CE programs are typically led by a Conductor, who is a specially trained professional. Programs are designed to be tailored to the individual needs of each child or adult, and they may include a variety of activities, such as:

  1. Motor exercises These exercises are designed to help people with motor disorders improve their range of motion, strength, and coordination.

  2. Cognitive activities These activities are designed to help people with motor disorders develop their cognitive skills, such as attention, memory, and problem-solving.

  3. Communication activities These activities are designed to help people with motor disorders develop their communication skills, such as verbal and nonverbal communication.

  4. Social skills activities These activities are designed to help people with motor disorders develop their social skills, such as cooperation, teamwork, and conflict resolution.

### [Collection entries]
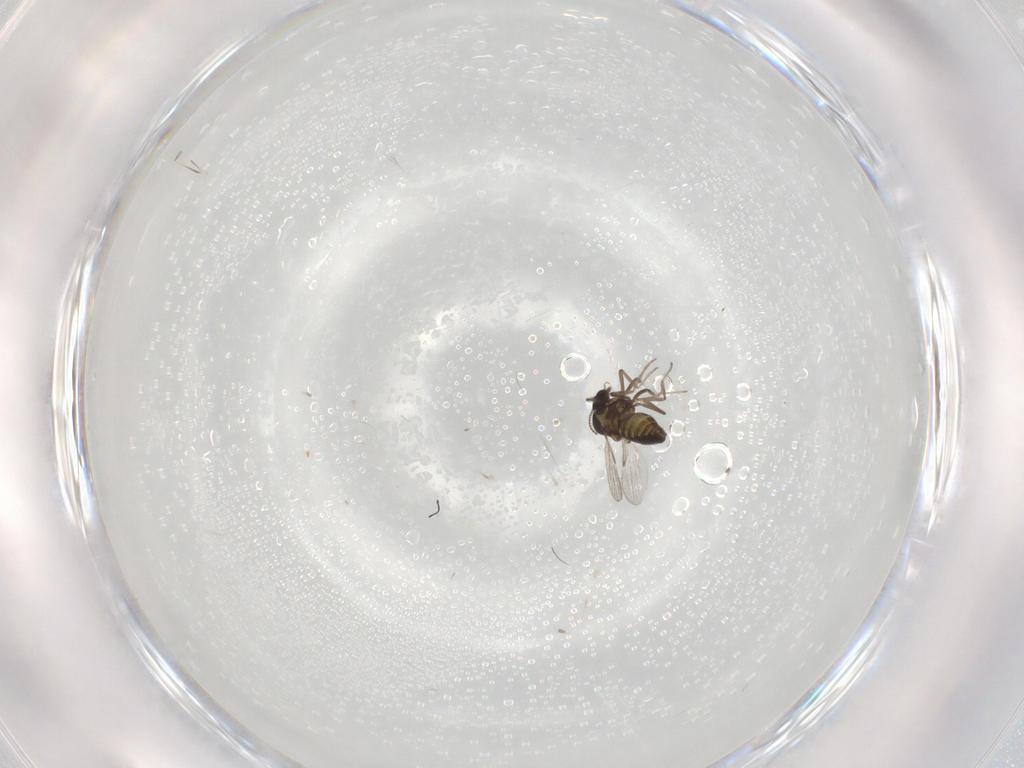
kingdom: Animalia
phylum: Arthropoda
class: Insecta
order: Diptera
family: Ceratopogonidae
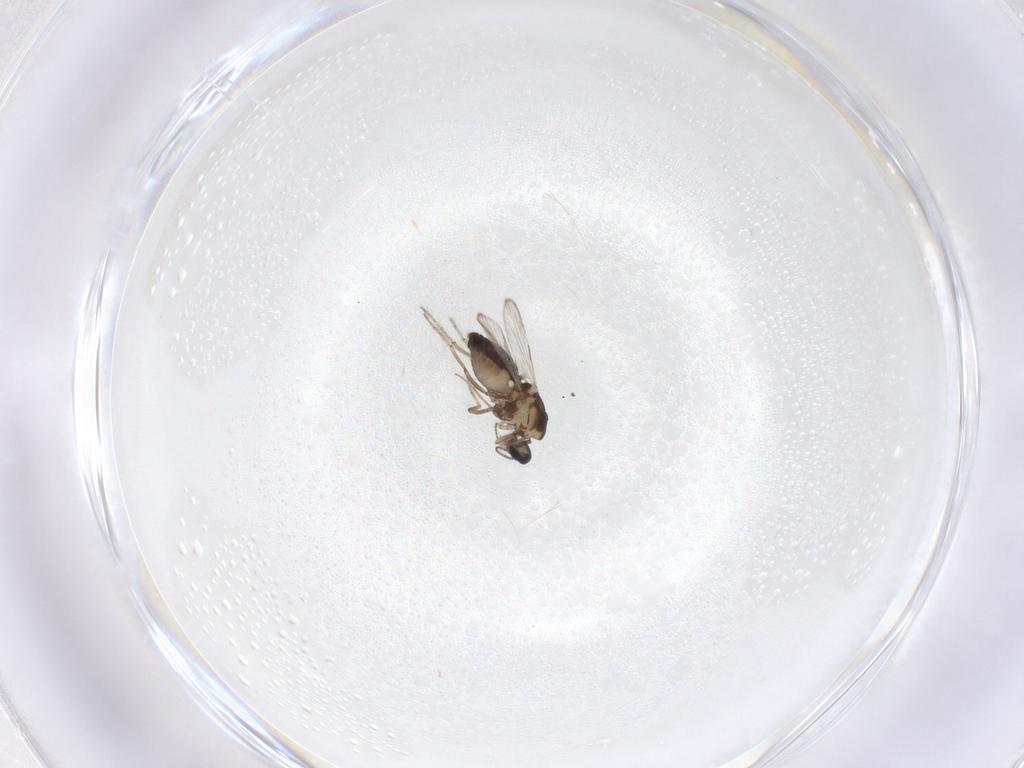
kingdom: Animalia
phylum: Arthropoda
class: Insecta
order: Diptera
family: Ceratopogonidae
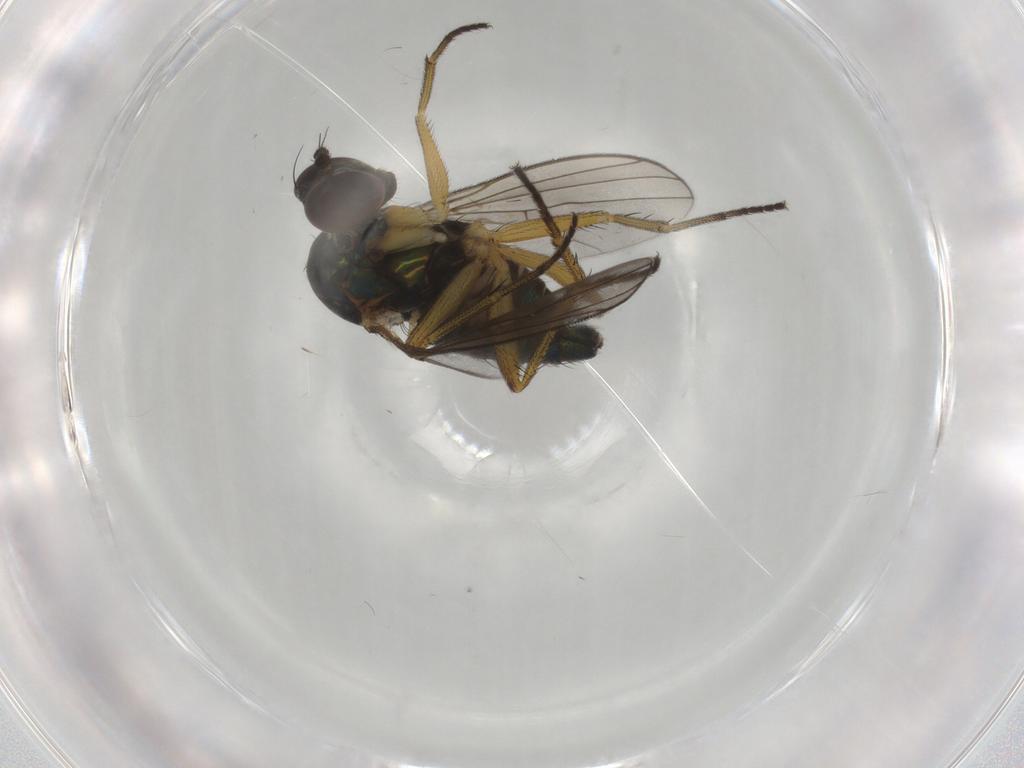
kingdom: Animalia
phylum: Arthropoda
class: Insecta
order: Diptera
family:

### [WHAT IS EXPECTED]
Update the CE program excerpt between "1. Motor exercises" and "and nonverbal communication.", inclusive, changing every "motor disorders" to "movement disorders". Use only the CE program excerpt, not the data.

### [ANSWER SECTION]
1. Motor exercises These exercises are designed to help people with movement disorders improve their range of motion, strength, and coordination.

  2. Cognitive activities These activities are designed to help people with movement disorders develop their cognitive skills, such as attention, memory, and problem-solving.

  3. Communication activities These activities are designed to help people with movement disorders develop their communication skills, such as verbal and nonverbal communication.